By Charles Sercombe
While other neighboring communities hemorrhaged people in the last 10 years, Hamtramck’s population remained fairly stable.
According to the Census Bureau, Hamtramck’s 2010 population head count revealed a loss of a little over 500 people since the last Census count in 2000.
Compared to Detroit, which lost 25 percent of its residents, and Highland Park which reported a drop of 29 percent (from 16,746 to 11,776), Hamtramck weathered a very rocky 10-year period.
Hamtramck’s official population is now numbered at 22,423. In 2000, the number of residents was 22,976. That’s a loss of 2.4 percent. That outcome came as a surprise to some, considering the Census Bureau estimated in 2009 a loss of almost 3,000 people, based on a sample taken.

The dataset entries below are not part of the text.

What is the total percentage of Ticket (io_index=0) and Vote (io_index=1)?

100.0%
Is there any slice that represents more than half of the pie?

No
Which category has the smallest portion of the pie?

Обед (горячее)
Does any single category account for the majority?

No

To further put things into perspective, the 2000 count was considered a major victory in finally getting a number that reflected reality. At that time, city officials launched an aggressive campaign to make sure the city received an accurate count. It paid off, because compared to the 1990 count, there was an increase of over 4,000 people.
That effort was carried over to the 2010 Census campaign. At the forefront to make sure residents filled out the Census form was the Hamtramck Census Count Committee, headed up by Virginia Skrzyniarz of the Hamtramck-based Piast Institute.

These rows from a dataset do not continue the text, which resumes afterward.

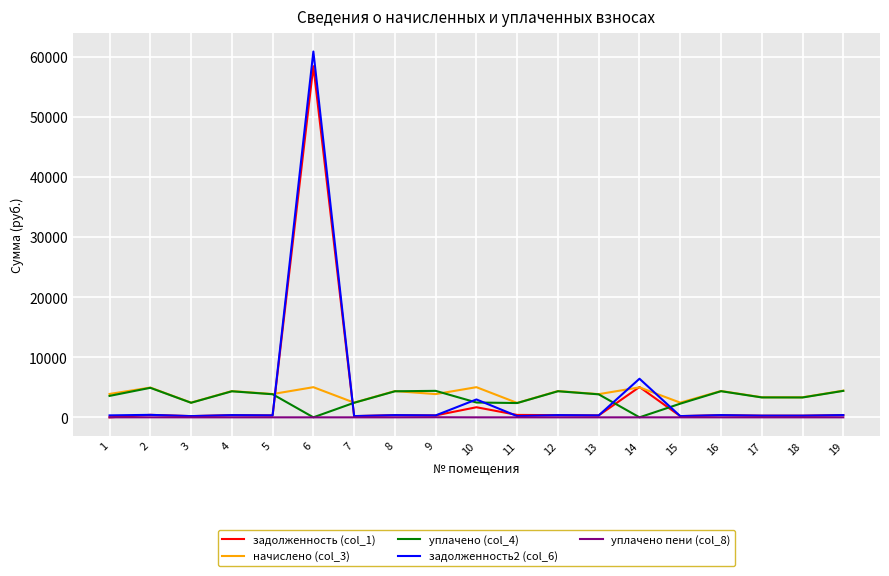

True or false: начислено (col_3) and задолженность2 (col_6) cross at least once.

True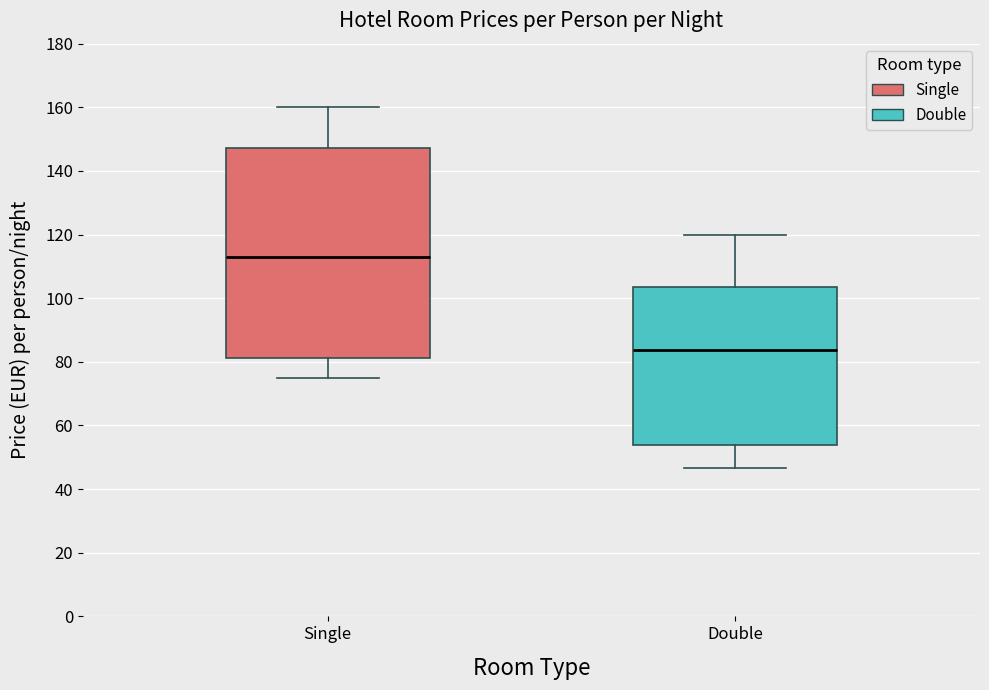

Reading left to right, read every box against the y-axis: the position of its median line, the range the box covers, and the ends of its whiskers. The values are not printed on the chart, so give them approximately, as read against the axis.

Single: median 112, box 82 to 148, whiskers 76 to 160
Double: median 84, box 54 to 104, whiskers 46 to 120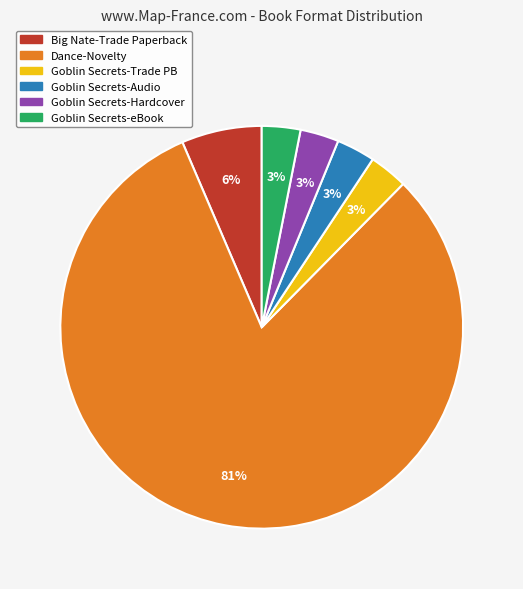

Which has a higher value, Big Nate-Trade Paperback or Goblin Secrets-Trade PB?

Big Nate-Trade Paperback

Skrzyniarz said a key factor in making sure residents participated in the Census was recruiting high school students and young adults to help spread the word and to make sure families who did not speak English as a first language filled out the Census form.
Skrzyniarz said the committee reached out to many community groups to whip up interest in the Census.
“The committee worked really hard to get the word out,” Skrzyniarz said.
The loss of 500 residents is curious. So, just what contributed to that decline? Census analysts will no doubt study this result with great interest. But the drop in residents does coincide with the fact that during the last several years approximately 400 housing units became vacant due to the economic crash and rash of house foreclosures.
Detroit’s dramatic loss of residents – of over 200,000 — is far more perplexing and shocking to many. Detroit Mayor Dave Bing held a press conference on Wednesday to announce a formal challenge to the count.
Where did the people go? It’s no secret that the massive loss of jobs in the state over the last 10 years – some one million of them – forced people to leave the state.
In fact, Michigan was the only state to report a loss in population.
In Detroit, one only had to drive around the neighborhoods to see the increasing number of empty houses.
What does this mean to the state? For sure, it will result in a loss of political clout in Congress.
Tax-wise, it also means a permanent loss of money to pay for services.